-- Complete the following --
1/ In the court order on discovery disputes, why is the government's request for an examination of the Defendants left undecided? Answer in one to three sentences.
2/ Resume the court order on discovery disputes, beginning right after its final sentence.

-- Document segment --
----

UNITED STATES DISTRICT COURT EASTERN DISTRICT OF CALIFORNIA


October 15, 2009

UNITED STATES OF AMERICA, PLAINTIFF,
v.
NINETE LEON GUERRERO, JOSEPH CABRERA SABLAN AND JAMES DEFENDANTS.

The opinion of the court was delivered by: Oliver W. Wanger United States District Judge

ORDER RE DISCOVERY DISPUTES & SCHEDULING MODIFICATION

Proposed Discovery Plan Filing Deadline: 9/23/09

Plaintiff's Specific Responses to Discovery 11/9/09

Requests Shall Be Filed By: Motions to Compel Filing Deadline: 12/9/09

Compel Filing Deadline: Oppositions to Motions to 12/21/09 Hearing on Motions to 3Compel: 1/11/10 9:00 Ctrm. Phase 2 and Phase 3 Motions Filing Deadline: 1/15/10

Phase 3 Motions Filing Oppositions to Phase 2 and Deadline: 2/5/10 Replies to Phase 2 and Deadline: 2/16/10 Phase 3 Motions Filing Hearing on Phase 2 and Phase 3 Motions: 3/9/10 9:00 Ctrm. 3

Defendants FRCP 12.2(a) and (b)(1) Notices Filing Deadline: 5/17/10

Expert Reports Re FRCP 12.2(a) and (b)(1) Notices Filing Deadline: 6/15/10

Plaintiff's Reciprocating FRCP 12.2(a) and (b)(1) Expert Reports Filing Deadline: 7/15/10

This matter is before the Court on the parties' motions for discovery. Logistical matters raised during the hearing held September 8, 2009, also require the Court to modify the current Scheduling Order (Doc. 72).

I. The Government's Motion

The government filed a motion requesting that the defendants serve the notices required by Fed. R. Cr. P. 12.2, and produce the reports required by Fed. R. Cr. P. 16(b)(1)(C)(ii). (Doc. 89). The Defendants have agreed to provide the government with any applicable notices and reports that would be required pursuant to Fed. R. Cr. P. 12.2(a) and (b)(1) and to do so by May 17, 2010. The Defendants also agreed to provide the notices and reports required by Fed. R. Cr. P. 12.2(b)(2) no later than June 15, 2010. The government has agreed to submit its reports no later than July 15, 2010.

The government also seeks an examination of the Defendants in the event they serve notice of an intention to rely on mental health evidence. The parties agreed at oral argument that it is premature to consider the propriety of a court-ordered examination, and the timing and procedures for any such examinations.

II. The Defendants' Motions

Defendants Sablan and Leon Guerrero seek a variety of discovery pursuant to Brady v. Maryland, 373 U.S. 83 (1963), and its progeny, and Fed. R. Cr. P. 16(a)(1)(A), (B), (D), and (E). In addition, the Defendants seek production of information that must be furnished pursuant to 18 U.S.C. § 3432, and the statements required to be disclosed pursuant to 18 U.S.C. § 3500 ("Jencks Act"). To the extent there is overlap between evidence that falls within the scope of Brady and its progeny and the Jencks Act, the Defendants argue that evidence should be disclosed prior to trial, while the government contends the timing provisions of the Act control.

In general, the government asserts that it has produced some of the requested documents, that some of the requested evidence is not discoverable as a matter of law, and that some of the evidence cannot be produced, at least not without imposing an undue burden on the Bureau of Prisons ("BOP").

----

Saved entries

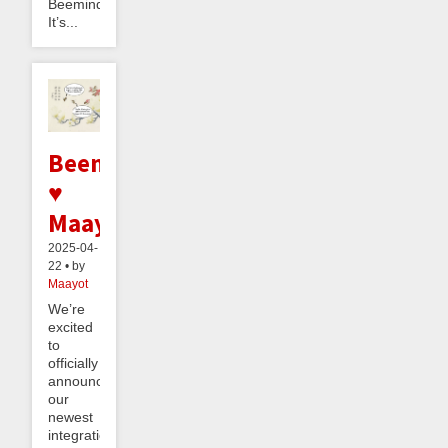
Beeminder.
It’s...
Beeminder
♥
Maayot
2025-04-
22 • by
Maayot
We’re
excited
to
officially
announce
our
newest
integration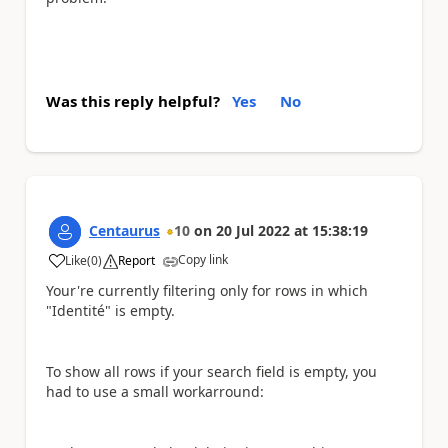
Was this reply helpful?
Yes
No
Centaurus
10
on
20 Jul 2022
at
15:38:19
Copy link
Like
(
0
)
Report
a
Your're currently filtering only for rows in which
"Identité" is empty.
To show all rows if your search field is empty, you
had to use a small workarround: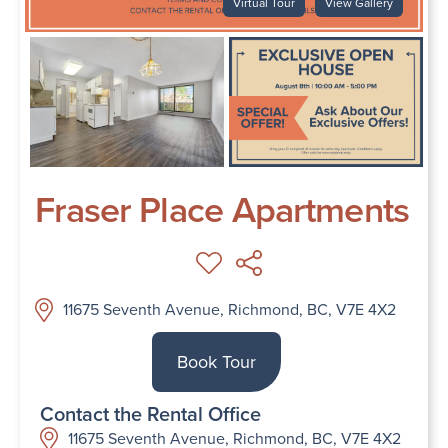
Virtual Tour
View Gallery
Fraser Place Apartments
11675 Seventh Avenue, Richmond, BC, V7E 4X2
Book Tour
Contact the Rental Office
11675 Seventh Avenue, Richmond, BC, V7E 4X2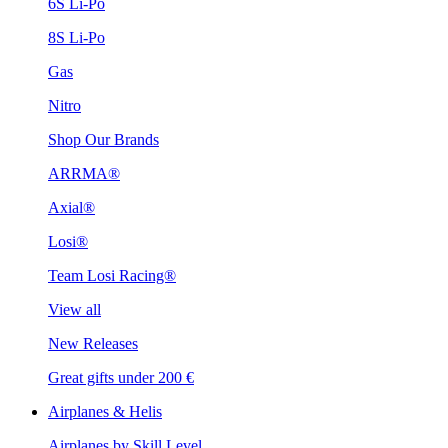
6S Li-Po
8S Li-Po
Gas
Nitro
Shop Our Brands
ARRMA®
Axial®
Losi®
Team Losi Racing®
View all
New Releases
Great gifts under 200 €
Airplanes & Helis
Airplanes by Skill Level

----

-- Results for the exercise --
1/ The government wants the examination only if the Defendants give notice that they intend to rely on mental health evidence. At oral argument, the parties agreed that it is premature to consider whether a court-ordered examination is proper, or its timing and procedures.

2/
A. Analysis of Defendant's Requests and the Government's Objections

1. Requests Made Under Brady and Rule 16

The Court finds the evidence the Defendants seek pursuant to Brady and its progeny and Fed. R. Cr. P. 16(a)(1) is discoverable and must be produced to the defense prior to trial. With regard to Brady, prosecutors have an "affirmative duty to disclose evidence favorable to the defense." Kyles v. Whitley, 514 U.S. 419, 432 (1995). The scope of favorable evidence includes everything that is "material either to guilt or to punishment." Brady v. Maryland, 373 U.S. 83, 87 (1967). The prosecutor's "constitutional duty is triggered by the potential impact of favorable but undisclosed evidence...." Kyles, 514 U.S. at 434. When the government possesses favorable evidence that is "material," the evidence must be produced to the defense. Evidence is material when, "considered cumulatively, not item by item," Kyles, 514 U.S. at 436, it would create a "reasonable probability" of a favorable result for the defendant. Id., 514 U.S. at 434, quoting United States v. Bagley, 473 U.S. 667, 678 (1985). Because knowledge of all evidence in the possession of the government, and any state agency working with the prosecution, is attributed to the prosecutor, United States v. Giglio, 405 U.S. 150, 154 (1972), "the individual prosecutor has a duty to learn of any favorable evidence known to others acting on the government's behalf in the case, including the police." Kyles, 514 U.S. at 437.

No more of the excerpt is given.